▶ DOCUMENT TEXT
"""

Media ‘Border Crisis’ Threatens Immigration Reform

It’s no surprise that right-wing media have hyped a supposed crisis on the US/Mexico border, or that much of the television coverage of current immigration issues has tended to be superficial. What’s striking is how badly the situation has been represented in the more centrist and prestigious parts of the corporate media.

Human Rights First, an advocacy organization that has been monitoring conditions at the southwestern border, has described current media coverage as “unethical reporting.” The group wasn’t just talking about Fox News and Sunday talkshows: The outlets it singled out were the New York TimesWashington Post and Axios.

“Unethical reporting” is no exaggeration. Probably the media’s greatest failure has been in playing down a major humanitarian crisis on the other side of the border: the US government’s expulsion of thousands of asylum seekers back into Mexico under Title 42 of the public health code. Aside from some good opinion pieces (Washington Post3/22/21Boston Globe4/26/21), there have been little more than a few passing references to this Trump era policy, which the Biden administration is continuing (with some modifications). But we find a serious lack of balance even if we only consider the reporting about the situation on the border’s US side.

"""

▶ RECORDED INFORMATION
"""

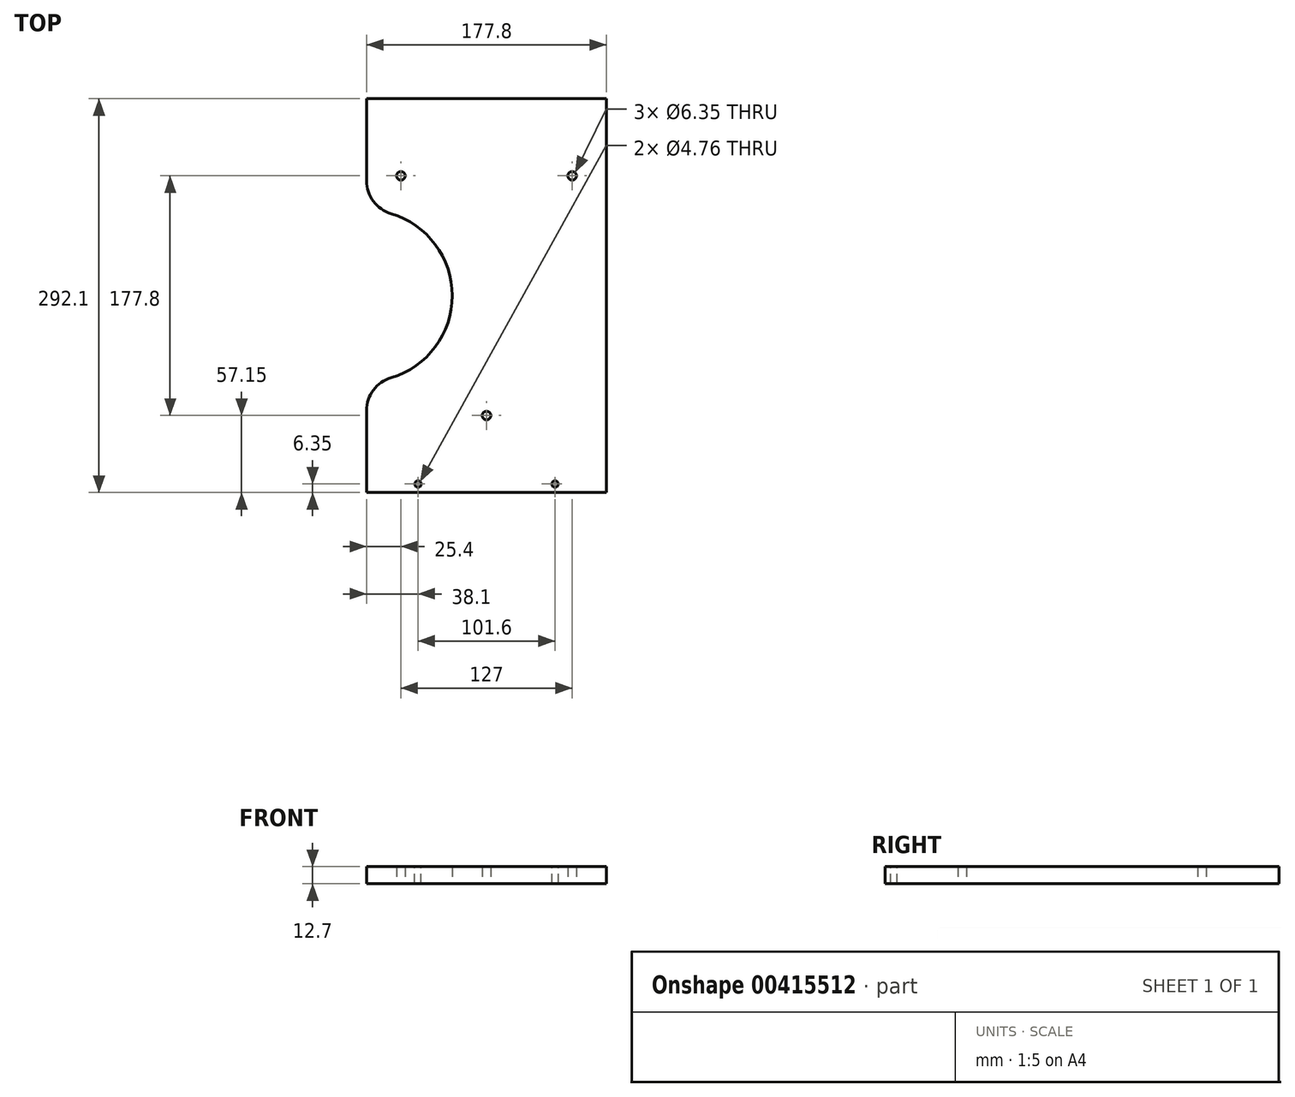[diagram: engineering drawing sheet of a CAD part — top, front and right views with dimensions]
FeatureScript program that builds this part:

"""

▶ JOBS
[1] For the article on media coverage of the border, state whether each statement agrees with it. Answer yes or no, and quote the deciding words. (a) Human Rights First called current media coverage "unethical reporting." (b) The Biden administration has ended the Title 42 expulsion policy. (c) The article finds it surprising that right-wing media have hyped a crisis on the border.
[2] Write out the passage of the article on media coverage of the border, starting with "Human Rights First, an" and going on through "York TimesWashington Post and Axios.".
The listing above was taken from a separate source and has no connection to the article.

▶ FULL ANSWERS
[1]
(a) Yes: "Human Rights First, an advocacy organization that has been monitoring conditions at the southwestern border, has described current media coverage as “unethical reporting.”"
(b) No: "this Trump era policy, which the Biden administration is continuing (with some modifications)"
(c) No: "It’s no surprise that right-wing media have hyped a supposed crisis on the US/Mexico border"

[2]
Human Rights First, an advocacy organization that has been monitoring conditions at the southwestern border, has described current media coverage as “unethical reporting.” The group wasn’t just talking about Fox News and Sunday talkshows: The outlets it singled out were the New York TimesWashington Post and Axios.